F. de M. — Quel est le modèle le plus approprié pour le développement d’un marché pérenne de construction durable dans votre pays ? Les pouvoirs publics ont-ils pour vocation de soutenir un modèle plutôt qu’un autre ?
A. F. F. — Le développement d’un marché pérenne d’écoconstruction ne peut se faire qu’à travers une approche intégrée. Celle-ci prend en considération les liens et les synergies entre les différents acteurs. Elle combine aussi un ensemble de mesures et de réformes, parmi lesquelles des améliorations institutionnelles et réglementaires afin de réduire les obstacles et les risques. De même, des politiques spécifiques viennent soutenir le marché tout en renforçant les mécanismes de contrôle et d’évaluation des mesures engagées. Sans oublier une stratégie d’aide à l’industrie pour le développement d’une offre locale de technologies et d’équipements à haute efficacité énergétique. L’objectif est de créer un écosystème durable d’efficacité énergétique dans le bâtiment. Les pouvoirs publics, eu égard à leur rôle majeur en matière de réglementation et d’encadrement, jouent un rôle de locomotive pour fédérer et accroître l’engagement de l’ensemble de la chaîne de valeur de la construction dans le processus de développement de l’écoconstruction. Ils sont appelés, de ce fait, à conjuguer leurs efforts pour atteindre le modèle d’économie escompté.
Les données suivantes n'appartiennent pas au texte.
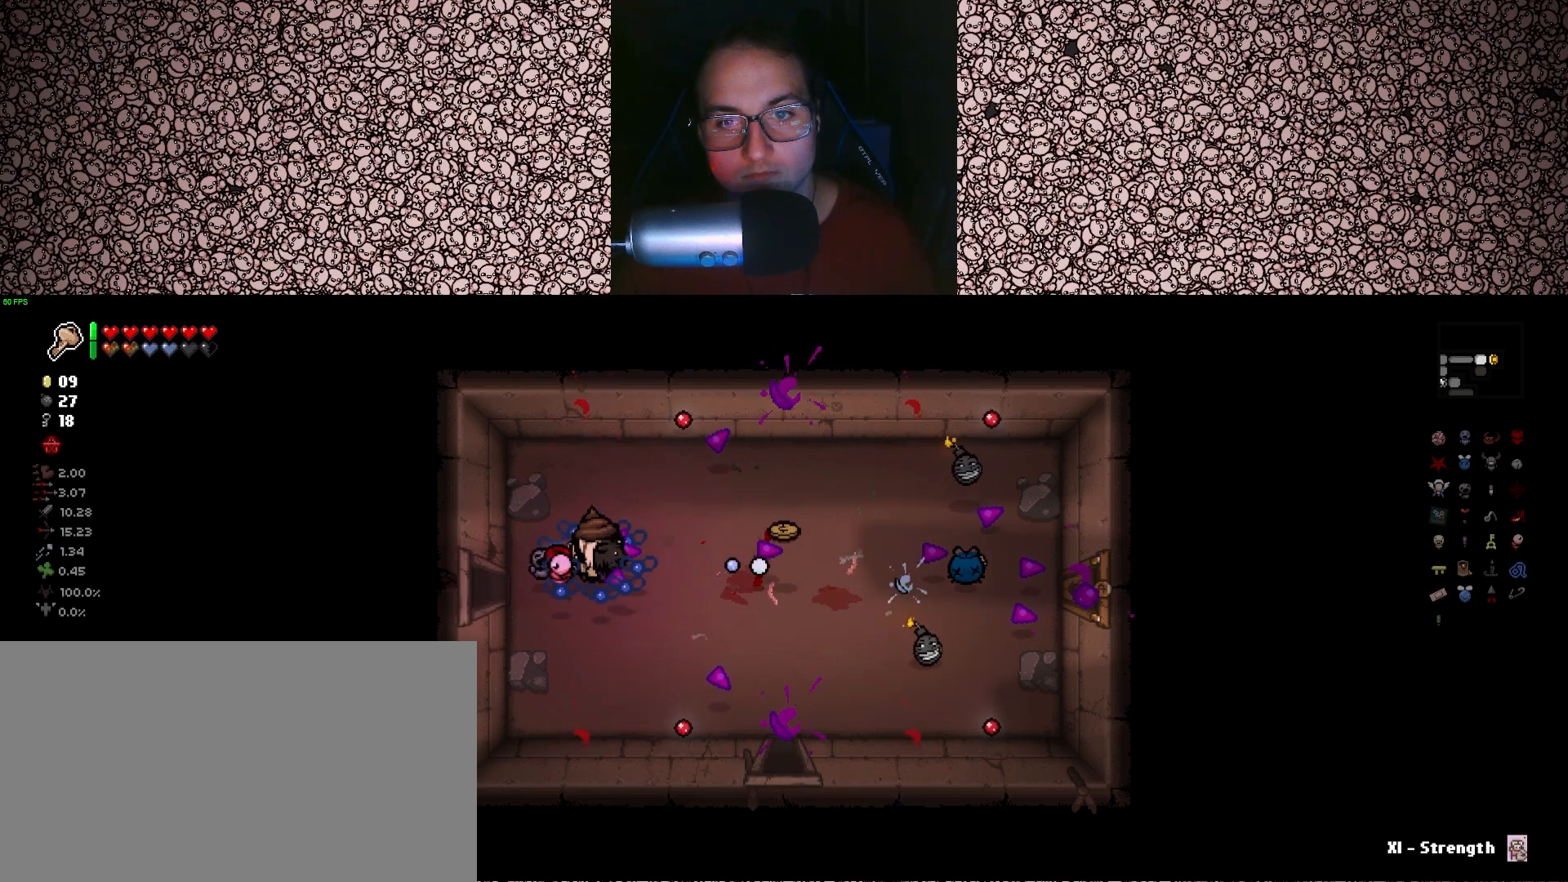
{"keys": ["s"], "events": [[83, "right", "up"], [166, "s", "down"], [200, "a", "down"], [250, "a", "up"], [383, "a", "down"], [466, "a", "up"]]}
F. de M. — Pour lutter contre le réchauffement climatique via l’écoconstruction, comment voyez-vous la mobilisation des financements internationaux ? Un financement climatique global est-il envisageable ?
A. F. F. — La mobilisation des financements climatiques, couplée à une assistance technique appropriée et adaptée au contexte national, peut jouer un rôle crucial dans la création d’un environnement favorable au développement de l’écoconstruction. Cet environnement peut créer un effet de levier permettant de mobiliser les financements du secteur privé à l’échelle nationale. Je tiens à rappeler que, selon l’accord de Paris, les ressources financières fournies aux pays en développement devraient renforcer l’application de leurs politiques contre le réchauffement. Ces politiques renvoient aux stratégies, règlements, plans d’action et mesures de lutte contre les changements climatiques. Il s’agit aussi bien de limiter les émissions de CO2 que d’adapter les activités aux nouvelles exigences, de façon à contribuer à la mise en œuvre de l’accord, à savoir la limitation de l’augmentation de la température en dessous de 2 °C. Dans le même temps, il faut insister sur la nécessité d’accroître les investissements destinés à la lutte contre le réchauffement climatique. Cependant, et afin de garantir l’accès effectif à ces ressources financières, il y a lieu de simplifier les procédures d’approbation et de renforcer l’appui à la préparation des projets en faveur des pays en développement, particulièrement dans le secteur du bâtiment.